LESETEXT:
+ + +

# Welches Stahlvorfach ? Länge etc



## Raven1991 (28. Juni 2012)

Hallo Leute,

ich bin noch ein ziemlicher Noob was das Hecht Angeln angeht , wollte aber mal ein bisschen mit Gufis am Jigkopf herumprobieren.

wie man den Jigkopf am Gufi aufzieht weiß ich .


Aber leider weiß ich garnicht so richtig wie die Montage da aussieht oder besser gesagt hab irgendwie nen Denkfehler |uhoh:

wie fangt ihr an ??? bindet ihr an eure Hauptschnur einen Wirbel oder knotet ihr mit dem Clinchknoten die Hauptschnur direkt an das Stahlvorfach welches am anderen ende einen Wirbel besitzt???? 

Versteh das irgendwie nicht so... welche Länge sollte mein Stahlvorfach beim Kunstköderangeln am besten haben? Und welche benutze ich da ? es gibt soviele Varianten. Schlaufe/Schlaufe, Wirbel / Snap ,    etc ..

+ + +

GESPEICHERTE DATEN:
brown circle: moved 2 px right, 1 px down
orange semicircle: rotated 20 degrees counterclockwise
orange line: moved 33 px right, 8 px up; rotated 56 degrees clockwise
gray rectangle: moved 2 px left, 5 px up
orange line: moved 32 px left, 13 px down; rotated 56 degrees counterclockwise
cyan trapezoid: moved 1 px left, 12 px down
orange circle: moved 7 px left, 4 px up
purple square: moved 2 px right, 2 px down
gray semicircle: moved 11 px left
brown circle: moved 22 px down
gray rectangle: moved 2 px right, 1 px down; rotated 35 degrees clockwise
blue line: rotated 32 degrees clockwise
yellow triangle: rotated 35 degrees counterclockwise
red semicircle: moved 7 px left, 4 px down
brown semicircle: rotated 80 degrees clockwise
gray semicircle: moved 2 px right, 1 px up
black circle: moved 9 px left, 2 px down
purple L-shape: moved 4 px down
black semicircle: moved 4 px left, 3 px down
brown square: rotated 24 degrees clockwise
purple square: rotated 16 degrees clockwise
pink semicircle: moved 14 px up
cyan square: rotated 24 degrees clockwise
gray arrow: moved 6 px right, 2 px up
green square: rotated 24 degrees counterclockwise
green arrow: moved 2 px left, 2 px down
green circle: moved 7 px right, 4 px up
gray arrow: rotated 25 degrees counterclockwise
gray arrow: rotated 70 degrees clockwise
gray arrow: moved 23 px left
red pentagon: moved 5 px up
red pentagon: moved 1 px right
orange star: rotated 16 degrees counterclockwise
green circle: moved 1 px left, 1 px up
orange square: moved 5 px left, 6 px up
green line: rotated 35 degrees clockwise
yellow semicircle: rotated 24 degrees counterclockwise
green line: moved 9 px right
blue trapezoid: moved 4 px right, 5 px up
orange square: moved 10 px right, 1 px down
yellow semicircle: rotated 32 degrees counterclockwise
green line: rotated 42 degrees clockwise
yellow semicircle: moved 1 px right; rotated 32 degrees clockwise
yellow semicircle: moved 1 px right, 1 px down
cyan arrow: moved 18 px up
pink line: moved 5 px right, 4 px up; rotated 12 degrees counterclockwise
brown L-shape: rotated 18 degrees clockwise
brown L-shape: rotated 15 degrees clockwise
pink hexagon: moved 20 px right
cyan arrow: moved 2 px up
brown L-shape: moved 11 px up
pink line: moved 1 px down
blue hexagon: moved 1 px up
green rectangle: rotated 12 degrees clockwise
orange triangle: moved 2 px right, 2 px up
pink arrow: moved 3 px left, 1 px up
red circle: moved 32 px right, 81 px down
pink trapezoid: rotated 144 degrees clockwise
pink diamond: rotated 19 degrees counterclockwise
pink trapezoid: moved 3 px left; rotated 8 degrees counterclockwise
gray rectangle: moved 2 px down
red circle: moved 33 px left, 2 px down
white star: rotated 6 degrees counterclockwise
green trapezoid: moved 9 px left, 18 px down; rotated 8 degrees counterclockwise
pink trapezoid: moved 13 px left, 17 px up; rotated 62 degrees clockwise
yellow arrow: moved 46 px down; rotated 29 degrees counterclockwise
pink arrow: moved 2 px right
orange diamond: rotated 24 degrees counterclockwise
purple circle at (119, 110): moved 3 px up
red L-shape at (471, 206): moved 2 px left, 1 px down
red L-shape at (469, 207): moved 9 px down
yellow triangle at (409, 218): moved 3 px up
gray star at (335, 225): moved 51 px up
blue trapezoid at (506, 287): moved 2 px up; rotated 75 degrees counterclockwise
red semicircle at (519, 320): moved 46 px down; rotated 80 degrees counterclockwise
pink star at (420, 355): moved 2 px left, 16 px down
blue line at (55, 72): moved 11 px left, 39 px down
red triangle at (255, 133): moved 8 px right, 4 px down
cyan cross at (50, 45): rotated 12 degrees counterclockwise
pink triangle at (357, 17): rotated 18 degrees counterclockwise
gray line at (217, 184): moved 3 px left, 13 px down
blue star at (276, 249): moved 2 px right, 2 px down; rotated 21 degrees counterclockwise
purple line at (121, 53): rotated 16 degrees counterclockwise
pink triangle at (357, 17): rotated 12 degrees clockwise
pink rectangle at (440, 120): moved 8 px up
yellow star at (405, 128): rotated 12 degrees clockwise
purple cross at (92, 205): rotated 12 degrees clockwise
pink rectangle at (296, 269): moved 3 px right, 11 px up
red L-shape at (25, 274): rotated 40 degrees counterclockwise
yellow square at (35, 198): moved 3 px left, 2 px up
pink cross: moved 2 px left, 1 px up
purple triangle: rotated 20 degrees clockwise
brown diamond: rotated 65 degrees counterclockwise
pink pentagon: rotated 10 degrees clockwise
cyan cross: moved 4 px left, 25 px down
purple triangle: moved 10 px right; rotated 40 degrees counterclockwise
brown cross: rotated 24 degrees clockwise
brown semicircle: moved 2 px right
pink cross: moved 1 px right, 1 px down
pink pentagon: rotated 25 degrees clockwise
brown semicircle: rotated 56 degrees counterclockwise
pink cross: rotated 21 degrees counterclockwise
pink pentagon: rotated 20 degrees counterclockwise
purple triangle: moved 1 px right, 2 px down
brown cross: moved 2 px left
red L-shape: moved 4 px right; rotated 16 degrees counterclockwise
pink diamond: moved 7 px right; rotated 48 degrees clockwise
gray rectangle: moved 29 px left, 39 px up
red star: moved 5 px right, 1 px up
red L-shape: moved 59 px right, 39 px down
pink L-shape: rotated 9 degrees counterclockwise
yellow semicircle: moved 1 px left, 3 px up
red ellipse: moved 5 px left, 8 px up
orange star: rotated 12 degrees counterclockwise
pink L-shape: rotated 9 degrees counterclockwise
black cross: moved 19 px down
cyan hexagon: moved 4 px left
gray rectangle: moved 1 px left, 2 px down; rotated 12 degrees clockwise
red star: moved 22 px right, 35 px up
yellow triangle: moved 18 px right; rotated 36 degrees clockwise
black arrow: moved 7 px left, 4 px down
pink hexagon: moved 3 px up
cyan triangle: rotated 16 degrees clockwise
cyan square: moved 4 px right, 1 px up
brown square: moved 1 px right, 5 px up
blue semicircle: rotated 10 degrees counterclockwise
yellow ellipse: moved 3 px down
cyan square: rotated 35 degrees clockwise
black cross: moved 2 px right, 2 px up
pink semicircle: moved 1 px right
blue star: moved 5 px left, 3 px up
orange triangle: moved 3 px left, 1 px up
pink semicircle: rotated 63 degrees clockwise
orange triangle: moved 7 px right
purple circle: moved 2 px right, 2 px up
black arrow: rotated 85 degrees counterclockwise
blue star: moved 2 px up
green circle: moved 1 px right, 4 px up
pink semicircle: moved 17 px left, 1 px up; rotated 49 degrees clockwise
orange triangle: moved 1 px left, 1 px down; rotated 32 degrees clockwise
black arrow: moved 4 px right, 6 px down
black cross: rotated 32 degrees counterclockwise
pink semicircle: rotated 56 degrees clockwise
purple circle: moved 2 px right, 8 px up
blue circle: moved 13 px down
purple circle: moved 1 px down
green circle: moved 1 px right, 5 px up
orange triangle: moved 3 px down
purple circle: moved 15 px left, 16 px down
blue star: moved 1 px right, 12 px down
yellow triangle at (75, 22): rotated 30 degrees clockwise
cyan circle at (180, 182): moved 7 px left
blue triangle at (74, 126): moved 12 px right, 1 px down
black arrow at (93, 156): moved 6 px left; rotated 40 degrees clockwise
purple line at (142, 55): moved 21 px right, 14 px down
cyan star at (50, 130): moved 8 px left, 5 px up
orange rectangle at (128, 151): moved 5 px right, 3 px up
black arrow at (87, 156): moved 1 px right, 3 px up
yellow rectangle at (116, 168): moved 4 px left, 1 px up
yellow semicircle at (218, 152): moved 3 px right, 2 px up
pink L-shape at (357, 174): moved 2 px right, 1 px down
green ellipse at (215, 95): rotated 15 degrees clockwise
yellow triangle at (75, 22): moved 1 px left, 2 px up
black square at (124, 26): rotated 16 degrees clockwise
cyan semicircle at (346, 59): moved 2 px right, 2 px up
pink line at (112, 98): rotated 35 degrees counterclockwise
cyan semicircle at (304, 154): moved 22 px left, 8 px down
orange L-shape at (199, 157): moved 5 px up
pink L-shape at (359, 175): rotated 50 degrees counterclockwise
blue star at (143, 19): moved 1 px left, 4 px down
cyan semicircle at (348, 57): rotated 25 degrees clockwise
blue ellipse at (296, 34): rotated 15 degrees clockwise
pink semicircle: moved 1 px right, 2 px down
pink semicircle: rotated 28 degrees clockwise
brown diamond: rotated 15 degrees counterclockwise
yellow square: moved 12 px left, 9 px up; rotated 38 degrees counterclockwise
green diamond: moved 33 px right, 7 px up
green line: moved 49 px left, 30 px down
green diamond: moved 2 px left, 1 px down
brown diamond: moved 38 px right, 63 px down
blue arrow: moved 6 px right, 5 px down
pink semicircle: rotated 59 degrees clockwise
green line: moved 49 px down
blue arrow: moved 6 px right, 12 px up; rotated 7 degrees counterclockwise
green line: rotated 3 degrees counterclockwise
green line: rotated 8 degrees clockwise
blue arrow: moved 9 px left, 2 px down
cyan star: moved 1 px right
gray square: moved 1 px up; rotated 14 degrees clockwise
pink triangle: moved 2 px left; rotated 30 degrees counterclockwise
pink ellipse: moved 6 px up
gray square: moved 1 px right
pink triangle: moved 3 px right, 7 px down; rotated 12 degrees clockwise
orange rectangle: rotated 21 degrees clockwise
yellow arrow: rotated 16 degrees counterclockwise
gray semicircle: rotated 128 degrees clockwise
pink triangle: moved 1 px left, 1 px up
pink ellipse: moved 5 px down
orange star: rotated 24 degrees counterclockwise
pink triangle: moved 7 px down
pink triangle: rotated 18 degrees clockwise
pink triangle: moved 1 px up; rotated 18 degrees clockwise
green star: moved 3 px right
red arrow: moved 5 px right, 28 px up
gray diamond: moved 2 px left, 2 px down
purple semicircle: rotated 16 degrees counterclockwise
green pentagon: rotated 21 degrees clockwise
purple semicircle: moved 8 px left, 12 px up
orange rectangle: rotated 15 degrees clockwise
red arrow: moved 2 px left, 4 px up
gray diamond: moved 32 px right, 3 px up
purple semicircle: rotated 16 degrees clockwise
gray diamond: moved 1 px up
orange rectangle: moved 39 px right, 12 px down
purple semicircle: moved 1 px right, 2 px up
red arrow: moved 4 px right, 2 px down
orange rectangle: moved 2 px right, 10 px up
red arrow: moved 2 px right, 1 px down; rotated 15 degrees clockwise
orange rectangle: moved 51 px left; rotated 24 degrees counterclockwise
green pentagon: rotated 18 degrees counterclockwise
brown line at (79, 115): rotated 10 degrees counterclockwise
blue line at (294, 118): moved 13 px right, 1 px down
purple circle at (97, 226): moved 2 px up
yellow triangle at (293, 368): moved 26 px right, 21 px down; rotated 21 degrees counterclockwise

+ + +

ARBEITSAUFTRÄGE:
A - Ordne den Abschnitt der Datensätze von ihrem Anfang bis einschließlich der Zeile mit „brown circle: moved 22 px down“ als JSON-Liste von Zeichenketten an, eine Zeichenkette pro Zeile und ohne Leerzeilen.
B - Nimm den Lesetext über Stahlvorfächer dort auf, wo er aufhört, und führe ihn weiter.
Die Datensätze stehen in keinem Zusammenhang mit dem Lesetext über Stahlvorfächer.

SCHRIFTLICHE ANTWORTEN:
A -
[
  "brown circle: moved 2 px right, 1 px down",
  "orange semicircle: rotated 20 degrees counterclockwise",
  "orange line: moved 33 px right, 8 px up; rotated 56 degrees clockwise",
  "gray rectangle: moved 2 px left, 5 px up",
  "orange line: moved 32 px left, 13 px down; rotated 56 degrees counterclockwise",
  "cyan trapezoid: moved 1 px left, 12 px down",
  "orange circle: moved 7 px left, 4 px up",
  "purple square: moved 2 px right, 2 px down",
  "gray semicircle: moved 11 px left",
  "brown circle: moved 22 px down"
]

B -
wollte mir welche bestellen und weiß nicht welche ich kaufen soll... könnt ihr mir Tipps geben und evt einen link posten von euren Stahlvorfächern? 


Mit freundlichen Grüßen


Martin


----------



## Colophonius (28. Juni 2012)

*AW: Welches Stahlvorfach ? Länge etc*

Hey

Im Prinzip ist das so:
Ich stelle mir mein Stahlvorfach selbst her, mit der Methode des twizzlens ( Hier nen Video dazu )
Das hält, richtig gemacht, bombenfest, mir ist noch nie ein Stahlvorfach gerissen. 
Bei der Länge würde ich dir 50cm empfehlen, aber du solltest nie unter 40cm nehmen. Das ist nicht sicher.

Das Stahlvorfach sireht im Prinzip so aus:

Wirbel ohne Karabiner -------------------- Stahl ---------------- Karabiner ohne Wirbel (Duo-Lock-Snaps) Köder

Das ganze wird dann bei mir bei Geflecht mit dem Palomar- und bei Mono mit dem Clinchknoten am Wirbel befestigt.

Gekaufte Vorfächer sind meistens nicht lang genug, und wenn man gut twizzlen kann, kann man am Wasser noch das Vorfach "reparieren", wenn die vordersten 2-3 cm geknickt sind. Einfach abschneiden und nochmal drantwizzlen

Edit:
Wenn du willst, kann ich auch eben ne bebilderte Anleitung machen


----------



## Raven1991 (28. Juni 2012)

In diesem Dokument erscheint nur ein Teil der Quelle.